# TPMS disable with vagcom DIY - Touareg



## 4ePikanini (Aug 29, 2007)

I just performed this on my 2005 Touareg R5 to get rid of the annoying TPMS error that keeps buzzing when you start the car - even if it is switched off via the MFI.

*NB : Do this at your own risk!*

1. Pull the number 24 5Amp fuse located on the left side of the vehicle for right hand drives and throw it in the ashtray as a spare fuse.. 



















Switch the car on but don't start it.
Connect your vagcom cable and open VCDS

I used an ebay cable and VCDS version 4 . something 

Use the options in VCDS to make sure you connect - see Ross-Tech for more details.

Go to "Select Control Module"










Go to "19 - CAN Gateway"









Make a note of the soft coding to be on the safe side - in my case it is 0000006.

Click on "Recode - 07"









Make sure the coding is the same as the one you noted in the above step. DO NOT change it. It stays the same. It makes the car relearn what modules are in the car and with the fuse unplugged it doesn't see the TPMS control module so disables it.

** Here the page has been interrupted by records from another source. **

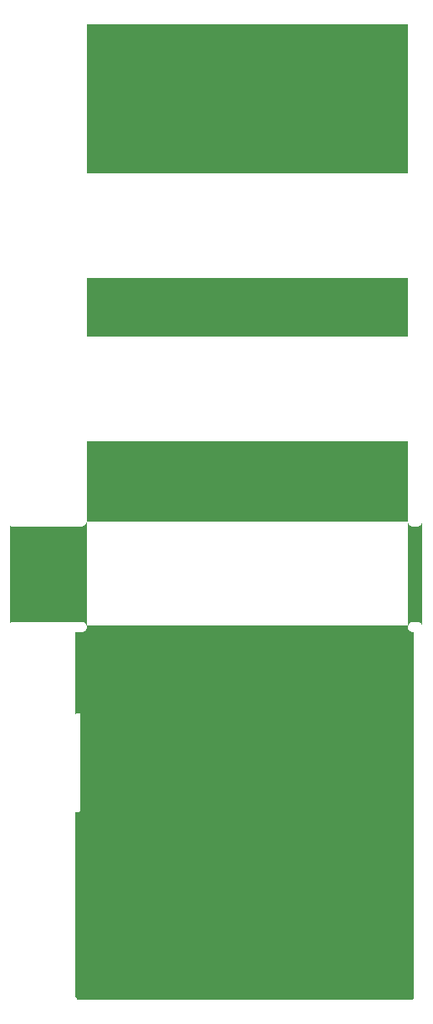
<source format=gbr>
G04 CAM350/DFMSTREAM V11.0 (Build 715) Date:  Fri Nov 02 14:57:22 2018 *
G04 Database: W:\PC Boards\VALTRONIC TECHNOLOGIES\VTC22567\CHECKPLOTS\MODIFIED.cam *
G04 Layer 18: COV_BOT *
%FSLAX25Y25*%
%MOIN*%
%SFA1.000B1.000*%

%MIA0B0*%
%IPPOS*%
%ADD158C,0.00098*%
%ADD159C,0.00001*%
%ADD160C,0.00010*%
%ADD161R,1.27953X0.59645*%
%ADD162R,1.27953X0.23646*%
%ADD163R,1.27953X0.32283*%
%LNCOV_BOT*%
%LPD*%
G36*
X343729Y298762D02*
G01Y339998D01*
X343926Y339412*
X344221Y338920*
X344713Y338624*
X345299Y338428*
X347862*
X347863*
X348944Y338920*
X348945*
X349536Y340101*
Y298959*
X348945Y299845*
X348060Y300435*
X348059*
X345402*
X344811Y300239*
X344319Y299943*
X343926Y299451*
X343729Y298762*
G37*
G36*
X185166Y299943D02*
G01X185187Y338920D01*
X185363Y338624*
X185657Y338428*
X185658*
X213808Y338403*
X214497Y338526*
X215087Y338920*
X215481Y339609*
X215678Y340273*
X215697Y299426*
Y298738*
X215481Y299353*
X215087Y299943*
X214595Y300239*
X214004Y300435*
X185756*
X185755*
X185461Y300239*
X185166Y299943*
G37*
G36*
X211209Y264136D02*
G01Y296480D01*
X214162*
X214851Y296775*
X215342Y297169*
X215343*
X215638Y297956*
X215756Y298818*
X343709*
Y298173*
X343690Y298153*
X343689*
Y298152*
X343886Y297563*
X344280Y296972*
X344772Y296677*
X345363Y296480*
X346150*
Y151303*
X346052Y150811*
X345756Y150417*
X345363Y150122*
X344870Y150023*
X212489*
X211997Y150122*
X211603Y150417*
X211308Y150909*
X211209Y151303*
Y224766*
X212390*
X212685Y224826*
X212981Y225023*
X213079Y225220*
X213178Y225554*
Y263349*
X213079Y263704*
X212981Y263901*
X212686Y264098*
X212685*
X212390Y264136*
X211209*
G37*
G54D158*
X346150Y296400D03*
G54D161*
X279674Y508482D03*
G54D162*
Y425522D03*
G54D163*
Y356219D03*
G54D159*
X211150Y264056D02*
G01Y296400D01*
Y264056D02*
G01Y296400D01*
X213697D02*
G01X211150D01*
G54D160*
X213697D02*
G01X211150D01*
M02*

</source>
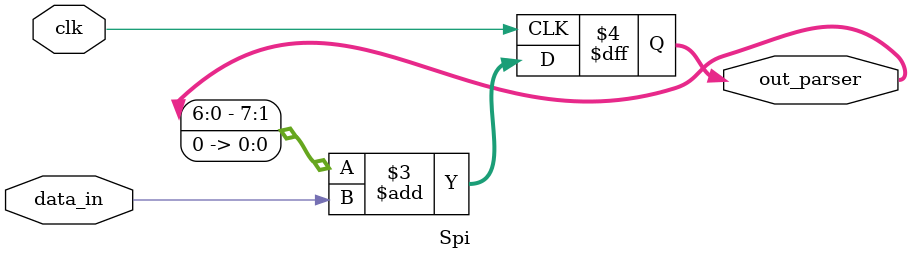
<source format=sv>
module Spi(
    input logic clk,
    input logic data_in,
    output logic [7:0] out_parser
);

    always_ff @(posedge clk)
        out_parser <= (out_parser << 1) + data_in;

endmodule

</source>
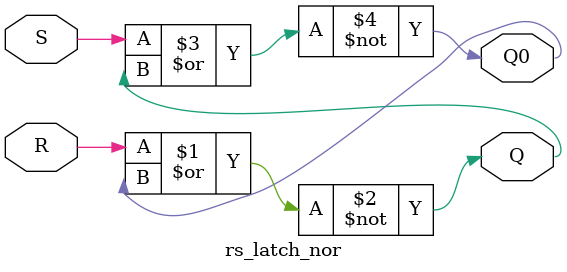
<source format=v>
`timescale 1ns / 1ps


module rs_latch_nor(
    input S,
    input R,
    output Q0,
    output Q
    );
    assign Q = ~(R | Q0);
    assign Q0 = ~(S | Q) ;
endmodule

</source>
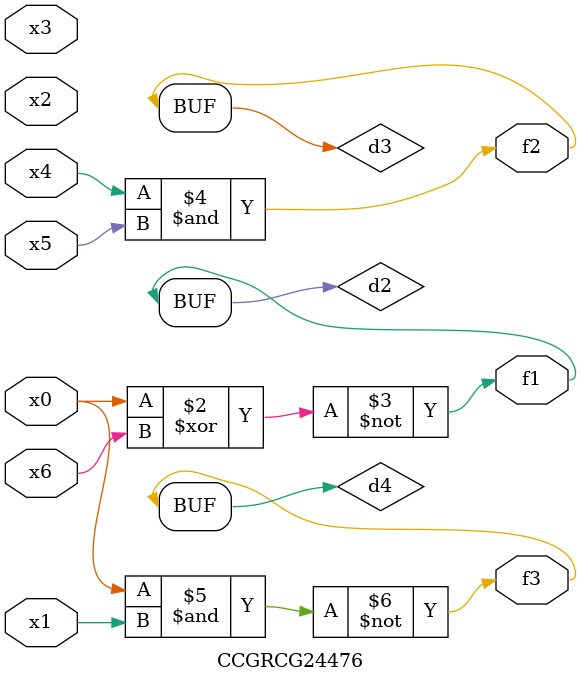
<source format=v>
module CCGRCG24476(
	input x0, x1, x2, x3, x4, x5, x6,
	output f1, f2, f3
);

	wire d1, d2, d3, d4;

	nor (d1, x0);
	xnor (d2, x0, x6);
	and (d3, x4, x5);
	nand (d4, x0, x1);
	assign f1 = d2;
	assign f2 = d3;
	assign f3 = d4;
endmodule

</source>
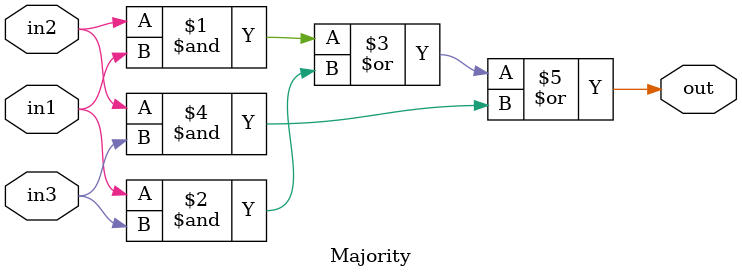
<source format=v>
module Majority(input in1, input in2, input in3, output out);
assign out = (in2&in1) | (in1&in3) | (in2&in3);
/* we can also use this expression: A.B + B.C + A.C
	where A,B,C are the inputs
	A B C Out
	1 0 0 0
	1 1 0 1
	1 0 1 1
	0 1 1 1
	0 1 0 0
	0 0 1 0
	1 1 1 1
	0 0 0 0
*/
endmodule


</source>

Click on "Do it!". (*NB : Own risk remember*)









That's it. Cycle the key Off and On. There should be no warning or icon for the TPMS in the MFI display.

If you want to get it fixed in future you can reactivate it by following these steps again but plugging in the fuse instead of unplugging it.

;D


----------



## jalisco (Sep 1, 2010)

Thank you so much! 👍🏻


----------